» **Problem statement**
Express the records as a JSON list of strings with one string per line, omitting blank lines and leaving the pictures out.

» **Entries provided**
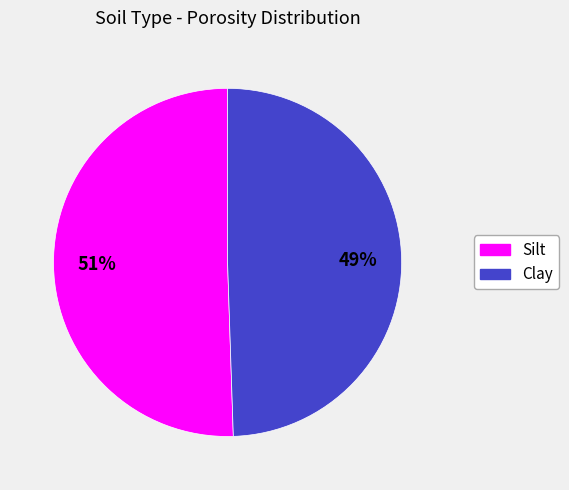

Combined, do Silt and Clay account for over 50%?

Yes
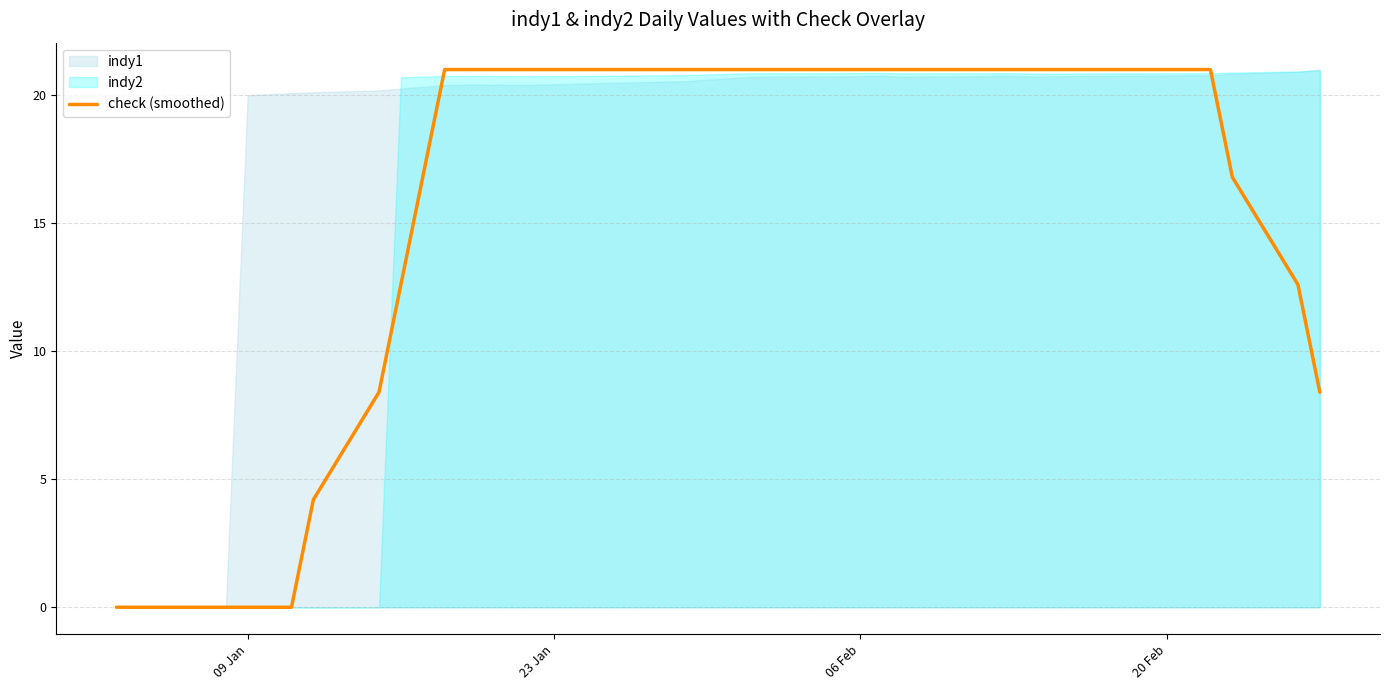

The check (smoothed) series shows 21.0 at 06 Feb. True or false?

True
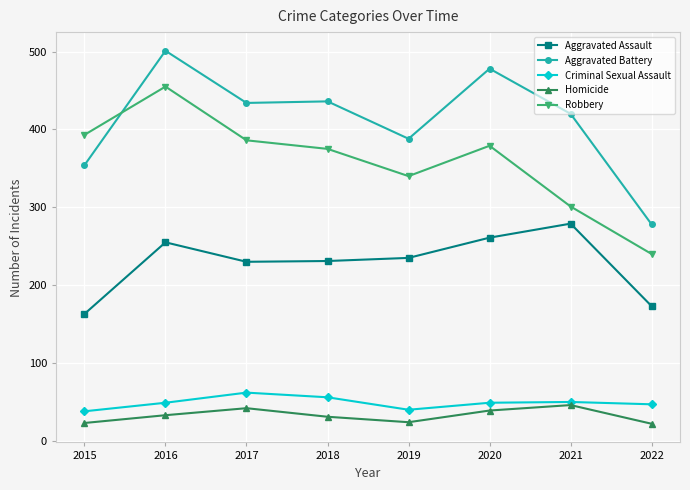

At which label is Robbery closest to 347?

2019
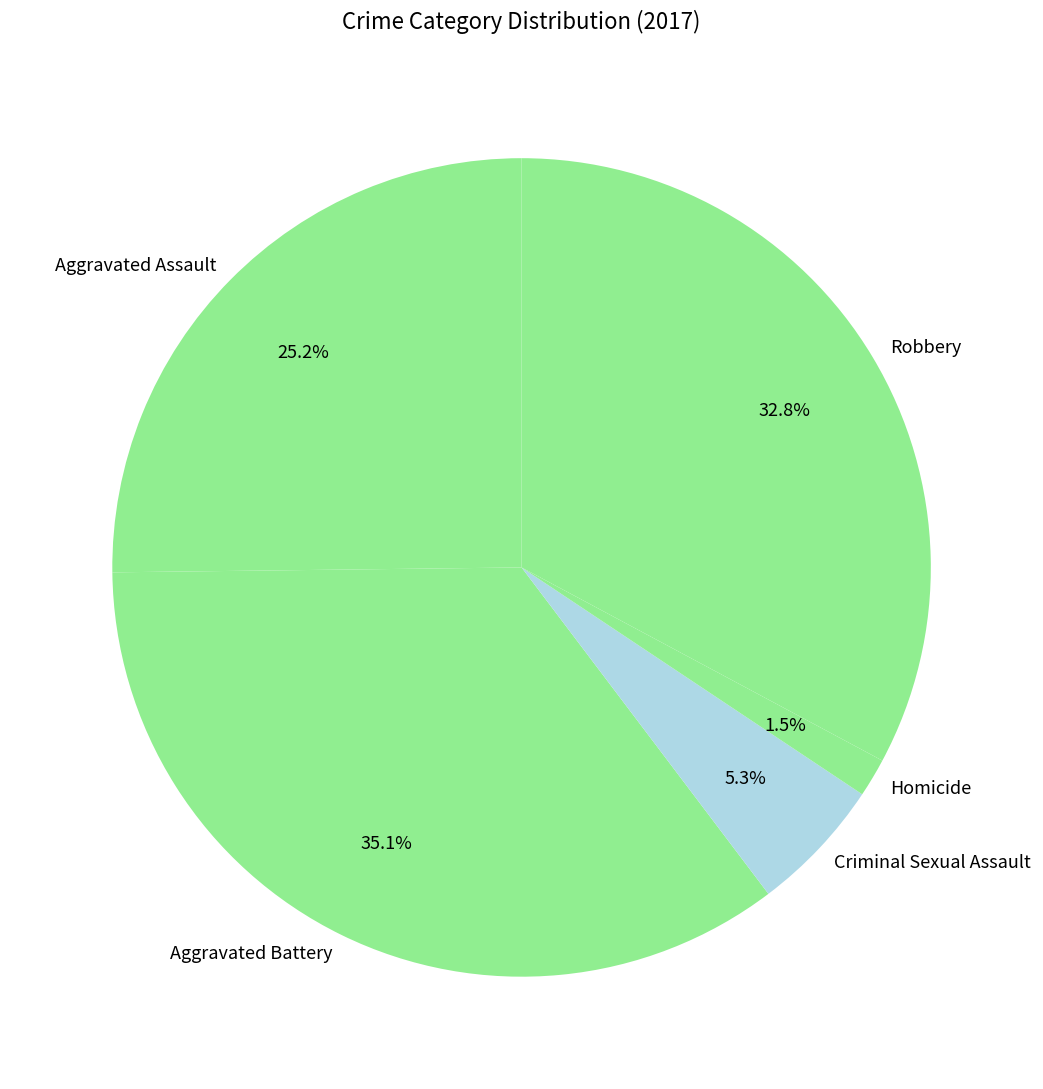

Does any single category account for the majority?

No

» **Response to this exercise**
[
  "Combined, do Silt and Clay account for over 50%?",
  "Yes",
  "The check (smoothed) series shows 21.0 at 06 Feb. True or false?",
  "True",
  "At which label is Robbery closest to 347?",
  "2019",
  "Does any single category account for the majority?",
  "No"
]